Об этой терминологии можно много спорить, и отношения между Августином и каппадокийцами можно формулировать по-разному. Но для нас сейчас важно то, что Августин впервые назвал неоплатоническое первоединство личностью. Для языческих неоплатоников это первоединство, конечно, тоже было в конце концов личностью. Но не имея опыта личности, они вовсе не называли свое первоединство личностью, а понимали его математически, эстетически, в конце концов, понятийно, не давая ему никакого собственного имени и не признавая за ним никакой мифологии, то есть никакой священной истории.

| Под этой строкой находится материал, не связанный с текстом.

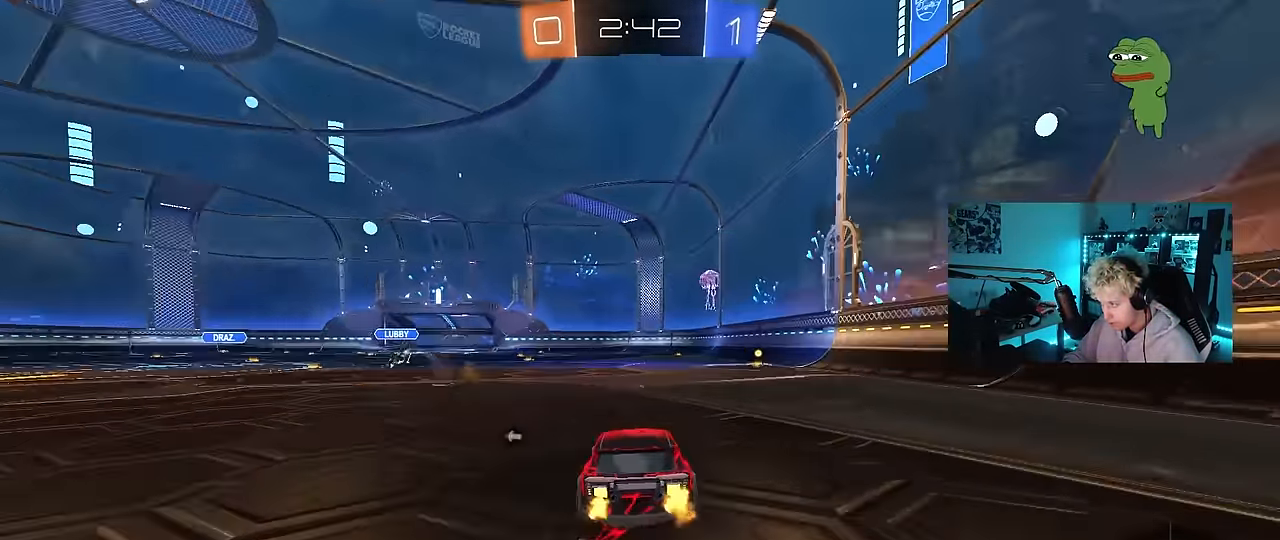
{"keys": ["d", "shift"], "mouse": [], "mouse_move": "still", "events": [[17, "mouse_right", "up"], [67, "mouse_right", "down"], [67, "shift", "down"], [100, "mouse_left", "up"], [100, "s", "down"], [100, "w", "up"], [250, "mouse_right", "up"], [300, "space", "down"], [483, "s", "up"], [483, "space", "up"]]}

Деятели первого собора, в противоположность этому, конечно, исходили из опыта мировой и надмирной личности. Но и они все же не придумали этого термина, а продолжали пользоваться общим термином "сущность"; а так как в порядке борьбы с субординационизмом они понимают три лица как вполне равнозначные, то для этого они и употребляли термин "субстанция", то есть говорили о трех ипостасях. У Августина с этим не было существенной разницы, но термин "личность" все-таки вносил гораздо большую ясность во всю эту проблему и уже навсегда преграждал всякий путь к субординации.

г) Впрочем, и это для нас не так важно. Для нас важно сейчас то, что нашелся наконец такой термин, который действительно был переходным между язычеством и христианством. С одной стороны, личность в ее августиновском понимании носила на себе решительно все черты неоплатонического первоединства. А с другой стороны, термин "личность" был весьма глубоким ответом на христианское вероучение о личности, которая выше всего и даже выше самого космоса. Само собой разумеется, поскольку это было переходное время, то "личность" сколько угодно можно было понимать по-язычески, и тогда она оказывалась только предельным обобщением самой же природы и чувственно-материального космоса. А с другой стороны, этот термин в тогдашние времена можно было понимать и чисто христиански; и тогда это уже была не природа и не был космос, но личность, которая создала и самое природу, и сам космос.

д) Принципиальное и исторически важное значение терминологического нововведения Августина отмечается в последнее время в большом числе историко-философских работ, – в основном, к сожалению, зарубежных авторов, – специально посвященных персоналистической теории Августина13, не говоря уже, конечно, о многовековой традиции в христианской теологической мысли, согласно которой "идея живой божественной личности была для Августина самой дорогой идеей"14. Во всех этих работах говорится об особой роли Августина в становлении христианского персонализма, но вместе с тем, как то всегда и бывает при обобщениях такого крупного масштаба, содержательные оценки деятельности Августина иногда не только не совпадают, но прямо расходятся до такой степени, что в одних случаях Августин становится единоличным первооткрывателем не только термина, но и самого понятия личности, а в других случаях все новшества Августина сводятся на нет и утверждается, что честь основания персонализма как такового приписывается Августину только в силу исторических и риторических причин.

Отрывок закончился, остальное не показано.